Statement from Agriculture Secretary Tom Vilsack on the 2012 Census of Agriculture Preliminary Results PDF Print E-mail
News Releases - Agribusiness
Written by USDA Office of Communications   
Thursday, 20 February 2014 16:54

WASHINGTON, Feb. 20, 2014—Agriculture Secretary Tom Vilsack today made the following statement on the 2012 Census of Agriculture preliminary results:

"The preliminary data released today provide a snapshot of a strong rural America that has remained stable during difficult economic times.

We have slowed significantly the loss of farmland, which has totaled 72 million acres since 1982. New tools provided in the 2014 Farm Bill will help to further slow and reverse this trend.

The data confirm that farm income is at a record high.
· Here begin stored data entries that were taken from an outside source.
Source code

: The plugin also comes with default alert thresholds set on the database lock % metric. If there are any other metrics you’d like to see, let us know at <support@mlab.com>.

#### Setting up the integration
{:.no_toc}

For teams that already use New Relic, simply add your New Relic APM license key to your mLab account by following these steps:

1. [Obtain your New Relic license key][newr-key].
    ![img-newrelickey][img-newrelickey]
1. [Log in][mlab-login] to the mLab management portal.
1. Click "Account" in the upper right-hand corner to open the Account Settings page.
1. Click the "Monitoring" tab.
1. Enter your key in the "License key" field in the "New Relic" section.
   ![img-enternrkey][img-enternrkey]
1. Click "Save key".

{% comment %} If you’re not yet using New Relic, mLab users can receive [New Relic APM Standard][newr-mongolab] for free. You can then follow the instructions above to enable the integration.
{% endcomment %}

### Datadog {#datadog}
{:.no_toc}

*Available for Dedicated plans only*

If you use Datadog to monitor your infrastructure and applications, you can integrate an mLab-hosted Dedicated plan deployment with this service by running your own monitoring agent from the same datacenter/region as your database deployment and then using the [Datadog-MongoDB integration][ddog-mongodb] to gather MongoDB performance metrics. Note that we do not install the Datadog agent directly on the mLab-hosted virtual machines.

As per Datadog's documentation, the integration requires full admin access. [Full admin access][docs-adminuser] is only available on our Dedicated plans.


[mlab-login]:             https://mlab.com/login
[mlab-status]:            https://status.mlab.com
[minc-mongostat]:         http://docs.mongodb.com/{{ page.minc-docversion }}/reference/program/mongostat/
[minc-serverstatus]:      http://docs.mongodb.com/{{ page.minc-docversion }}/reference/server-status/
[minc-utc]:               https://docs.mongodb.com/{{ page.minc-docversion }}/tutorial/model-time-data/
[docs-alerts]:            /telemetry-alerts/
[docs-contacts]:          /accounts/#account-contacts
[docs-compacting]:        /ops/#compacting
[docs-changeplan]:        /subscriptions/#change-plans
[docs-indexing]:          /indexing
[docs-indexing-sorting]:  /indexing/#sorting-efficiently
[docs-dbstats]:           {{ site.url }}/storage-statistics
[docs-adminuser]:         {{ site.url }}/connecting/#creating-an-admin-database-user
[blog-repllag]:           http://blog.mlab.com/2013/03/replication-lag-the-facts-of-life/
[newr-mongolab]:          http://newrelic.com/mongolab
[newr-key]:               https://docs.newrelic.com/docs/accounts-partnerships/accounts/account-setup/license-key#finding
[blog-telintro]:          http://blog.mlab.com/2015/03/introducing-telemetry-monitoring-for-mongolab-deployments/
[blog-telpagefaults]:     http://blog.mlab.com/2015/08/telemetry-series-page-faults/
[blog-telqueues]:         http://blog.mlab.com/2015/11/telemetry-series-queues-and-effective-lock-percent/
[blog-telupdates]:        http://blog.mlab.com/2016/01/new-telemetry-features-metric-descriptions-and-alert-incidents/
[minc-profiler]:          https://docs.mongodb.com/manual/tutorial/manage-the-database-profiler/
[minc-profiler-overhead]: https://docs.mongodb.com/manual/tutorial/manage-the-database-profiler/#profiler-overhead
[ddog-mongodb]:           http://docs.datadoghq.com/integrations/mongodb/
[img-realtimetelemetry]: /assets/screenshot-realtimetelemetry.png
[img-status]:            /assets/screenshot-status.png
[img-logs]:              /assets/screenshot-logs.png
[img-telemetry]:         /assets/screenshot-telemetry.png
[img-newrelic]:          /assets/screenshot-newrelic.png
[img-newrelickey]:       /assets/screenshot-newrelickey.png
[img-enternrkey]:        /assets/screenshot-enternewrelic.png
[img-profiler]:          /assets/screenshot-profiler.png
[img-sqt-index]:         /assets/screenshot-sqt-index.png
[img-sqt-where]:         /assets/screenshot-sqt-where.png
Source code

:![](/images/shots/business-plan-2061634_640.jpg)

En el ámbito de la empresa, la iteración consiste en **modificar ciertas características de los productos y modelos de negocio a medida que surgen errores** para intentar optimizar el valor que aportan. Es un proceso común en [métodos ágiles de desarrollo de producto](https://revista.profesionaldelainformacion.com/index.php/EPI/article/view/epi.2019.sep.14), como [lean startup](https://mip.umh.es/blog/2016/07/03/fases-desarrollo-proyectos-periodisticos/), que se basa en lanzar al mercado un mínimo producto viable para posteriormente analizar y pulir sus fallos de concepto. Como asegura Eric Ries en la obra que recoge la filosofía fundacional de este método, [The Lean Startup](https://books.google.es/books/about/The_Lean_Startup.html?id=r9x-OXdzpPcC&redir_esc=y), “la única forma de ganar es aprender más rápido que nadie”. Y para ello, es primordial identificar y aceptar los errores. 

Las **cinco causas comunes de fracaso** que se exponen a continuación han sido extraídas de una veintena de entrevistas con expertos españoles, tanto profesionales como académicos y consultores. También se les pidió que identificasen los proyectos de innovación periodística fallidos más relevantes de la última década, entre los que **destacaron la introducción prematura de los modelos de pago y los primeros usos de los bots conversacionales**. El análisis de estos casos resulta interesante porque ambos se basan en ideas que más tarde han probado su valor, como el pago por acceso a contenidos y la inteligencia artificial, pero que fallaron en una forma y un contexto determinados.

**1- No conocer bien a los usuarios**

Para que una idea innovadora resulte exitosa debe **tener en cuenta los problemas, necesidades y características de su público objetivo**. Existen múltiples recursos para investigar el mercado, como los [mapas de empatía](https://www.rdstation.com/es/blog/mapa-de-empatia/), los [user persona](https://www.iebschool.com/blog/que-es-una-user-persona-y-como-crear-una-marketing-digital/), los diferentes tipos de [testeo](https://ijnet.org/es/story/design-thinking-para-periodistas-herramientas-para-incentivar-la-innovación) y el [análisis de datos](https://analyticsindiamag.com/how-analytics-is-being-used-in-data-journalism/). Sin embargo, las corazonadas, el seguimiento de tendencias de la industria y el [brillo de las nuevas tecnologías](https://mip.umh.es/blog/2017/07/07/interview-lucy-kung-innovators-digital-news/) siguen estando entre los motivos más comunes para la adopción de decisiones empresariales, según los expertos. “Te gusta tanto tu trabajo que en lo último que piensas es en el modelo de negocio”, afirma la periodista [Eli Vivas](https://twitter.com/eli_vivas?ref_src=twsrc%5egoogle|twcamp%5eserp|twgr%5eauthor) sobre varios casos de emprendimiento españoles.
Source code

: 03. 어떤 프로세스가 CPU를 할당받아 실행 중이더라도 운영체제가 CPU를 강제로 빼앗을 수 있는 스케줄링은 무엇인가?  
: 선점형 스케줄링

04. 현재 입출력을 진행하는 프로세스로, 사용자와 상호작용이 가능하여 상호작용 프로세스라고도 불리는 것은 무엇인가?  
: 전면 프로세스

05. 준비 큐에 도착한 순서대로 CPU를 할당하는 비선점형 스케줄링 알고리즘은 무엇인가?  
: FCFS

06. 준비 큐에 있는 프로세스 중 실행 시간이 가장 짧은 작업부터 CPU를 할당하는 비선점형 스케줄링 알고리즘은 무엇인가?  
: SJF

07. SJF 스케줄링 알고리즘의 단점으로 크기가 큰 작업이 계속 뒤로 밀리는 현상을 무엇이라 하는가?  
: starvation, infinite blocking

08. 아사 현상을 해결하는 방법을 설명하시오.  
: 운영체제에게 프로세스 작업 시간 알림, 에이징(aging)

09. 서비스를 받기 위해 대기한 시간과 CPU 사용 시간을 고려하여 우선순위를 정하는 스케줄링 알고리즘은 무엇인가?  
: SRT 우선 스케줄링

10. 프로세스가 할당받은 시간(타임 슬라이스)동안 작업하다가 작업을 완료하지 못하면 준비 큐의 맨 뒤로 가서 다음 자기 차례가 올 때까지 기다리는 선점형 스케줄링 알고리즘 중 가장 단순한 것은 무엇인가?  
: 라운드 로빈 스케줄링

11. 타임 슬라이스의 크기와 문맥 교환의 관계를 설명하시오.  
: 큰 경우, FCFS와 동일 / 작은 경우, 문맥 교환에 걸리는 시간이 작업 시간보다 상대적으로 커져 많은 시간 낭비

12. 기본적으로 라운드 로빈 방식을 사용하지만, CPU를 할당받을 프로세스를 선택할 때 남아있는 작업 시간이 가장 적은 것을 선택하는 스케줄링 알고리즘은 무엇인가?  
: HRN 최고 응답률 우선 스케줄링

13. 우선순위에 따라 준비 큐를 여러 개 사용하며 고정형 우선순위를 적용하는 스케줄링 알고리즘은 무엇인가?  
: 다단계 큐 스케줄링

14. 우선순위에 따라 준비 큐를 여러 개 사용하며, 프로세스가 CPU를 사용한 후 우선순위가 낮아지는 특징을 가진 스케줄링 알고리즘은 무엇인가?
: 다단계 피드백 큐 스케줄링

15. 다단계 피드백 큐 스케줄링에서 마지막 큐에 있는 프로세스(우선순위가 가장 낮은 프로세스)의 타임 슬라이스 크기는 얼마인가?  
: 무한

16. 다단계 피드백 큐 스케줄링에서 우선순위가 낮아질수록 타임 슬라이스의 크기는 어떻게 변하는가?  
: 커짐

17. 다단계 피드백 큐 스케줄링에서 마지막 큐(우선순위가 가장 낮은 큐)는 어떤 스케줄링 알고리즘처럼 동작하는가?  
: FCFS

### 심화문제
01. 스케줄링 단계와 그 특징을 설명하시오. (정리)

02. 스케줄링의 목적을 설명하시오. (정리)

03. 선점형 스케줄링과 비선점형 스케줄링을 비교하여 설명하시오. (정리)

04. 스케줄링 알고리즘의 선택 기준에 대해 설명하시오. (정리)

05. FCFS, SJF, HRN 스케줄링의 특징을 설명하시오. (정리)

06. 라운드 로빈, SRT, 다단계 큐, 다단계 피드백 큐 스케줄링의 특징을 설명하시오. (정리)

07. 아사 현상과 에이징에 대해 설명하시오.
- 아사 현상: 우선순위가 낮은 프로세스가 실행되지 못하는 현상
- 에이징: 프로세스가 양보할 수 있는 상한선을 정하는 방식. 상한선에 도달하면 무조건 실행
However, the prolonged drought and lack of disaster assistance have made it more difficult for livestock producers and mid-sized farms to survive. The 2014 Farm Bill guarantees disaster assistance and provides additional stability for farmers and ranchers.

A bright spot in the data is the slight increase in young farmers and the stable number of small farms and large-scale farms. This reflects our work to grow both local and regional food systems and exports, but we must do more for mid-sized operations. The 2014 Farm Bill will expand support for beginning farmers and new market opportunities for all producers.

Finally, the data illustrate the strength of diversity in crop production, markets, people and land use across the agricultural sector. While the aging nature of the farming population is a concern, we are hopeful that as we attract and retain the next generation of talent into rural America, this trend can also be reversed.”